On those systems CPU load is the percentage of time spent running tasks. ESP8266 has no "tasks" as such* hence the only sensible figure you could get using that argument is 0% - ALL the CPU power is available to you. (*I'm excluding the "background" WiFi and any RTOS SDK for the sake of simplicity). Another argument is that since yours is the only code and is always running, the load is always 100%
So the first question must be: "what are you trying to measure / show"?
If the answer is to show how much time is my cpu doing "useful work" then YOU must define what "useful work" is. No MCU or software framework can know that - which is why there is no standard or "easy" way to do this, because it's user-defined.
I have firmware that does something like this and even shows a rolling graph in the web UI...but the firmware includes its own scheduler, so I have a useful metric: Tsched / Tloop *100 i.e. the percentage of time spent in scheduled tasks as a proportion of time in the main loop NOT running a scheduled task. In effect the main loop becomes the "idle" task. (See video https://www.youtube.com/watch?v=i9hjpYnfQoc @ 4:00 onwards. N.B. The firmware no longer includes CPU% mainly because there are much better / more useful metrics)
But see what just happened there - I am talking again about task scheduling and idle time: like an OS. It is only in this context that the question makes any sense at all. With just your own code, the question is meaningless - hence perhaps why there have been no answers - the simple truth is: there isn't one!
I suspect what the OP is asking is how to measure the amount of time spent inside certain functions, i.e. real-time profiling. he will need to "instrument" those functions and maintain his own figures - there is no automatic way to do this. If he takes the difference between cycle count on entry and exit then he can comparte this with max possible cycles in a given "time slice" by knowing the clock speed and can thus show % of CPU used by the instrumented functions (only) in that time slice. He would also need to ensure that all function exit points were timed, or that there was always a single common exit point.

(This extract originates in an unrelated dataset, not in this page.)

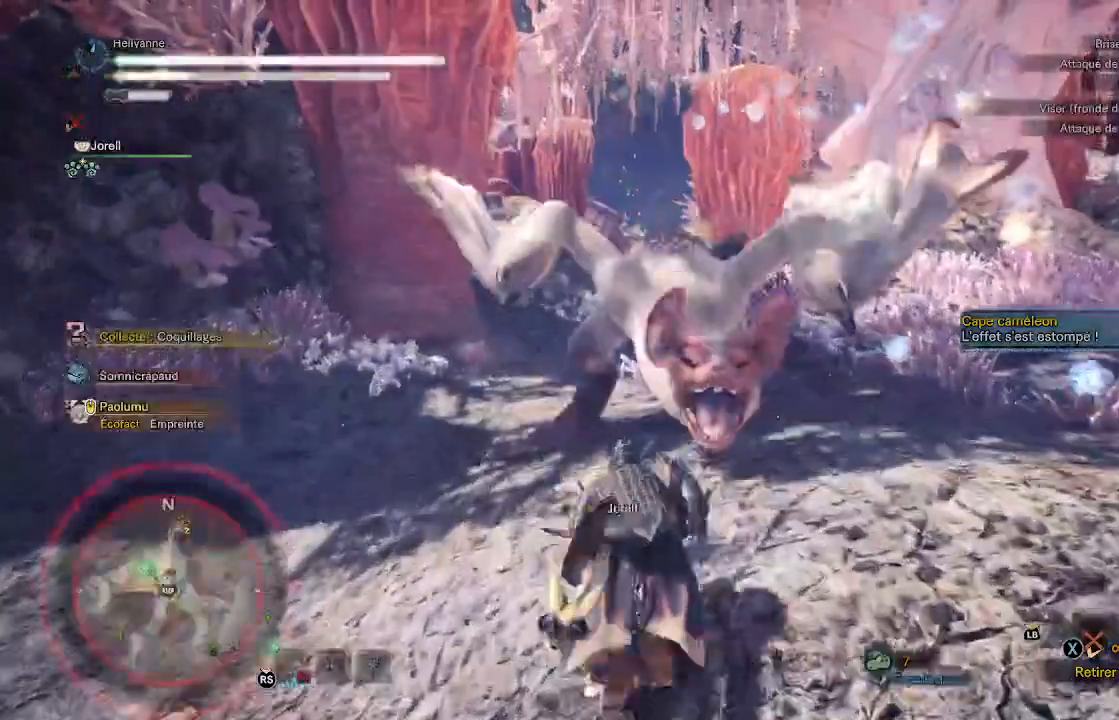
{"dt_ms": 500, "buttons": ["Y"], "left_stick": "up", "right_stick": "center", "events": [[100, "A", "up"], [167, "Y", "down"], [267, "Y", "up"], [333, "Y", "down"], [400, "Y", "up"], [467, "Y", "down"]]}
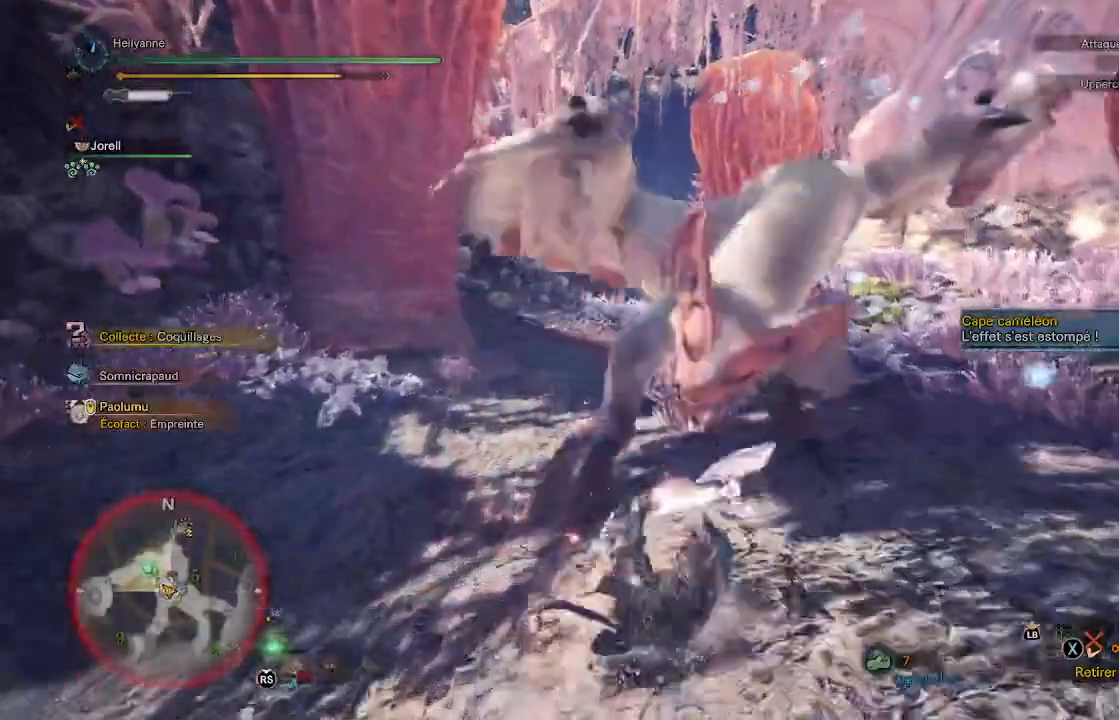
{"dt_ms": 500, "buttons": [], "left_stick": "up", "right_stick": "center", "events": [[33, "Y", "up"], [100, "Y", "down"], [200, "Y", "up"], [233, "Y", "down"], [300, "Y", "up"], [367, "Y", "down"], [433, "Y", "up"]]}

This would require something like a Ticker function once per second (the actual length of the slice is irrelevant) and a global variable cyclesUsed. Each instrumented function adds its own no. of cycles used (Ccount EXIT - Ccount ENTRY) to the global. On each tick, calculate the proportion of used cycles vs total available cycles in one time slice. If he wanted accurate values he would also need to subtract the number of cycles used by the ticker function and % calculation. If he doesn't care about accuracy, then it again begs the question: what is he trying to measure and why?
So while that is a working exmaple of real-time profiling, the figure it produces is not very helpful as... what can you do with it? what differences / changes can you make based upon it? what is it actually telling you? It tells you nothing about true CPU load unless you a) instrument every single function b) edit the whole body of the ESP core to instrument all those functions too.
I hope this helps explain the difficulties in answering the question. The only better answers will come when we know what the OP thinks he wants to measure.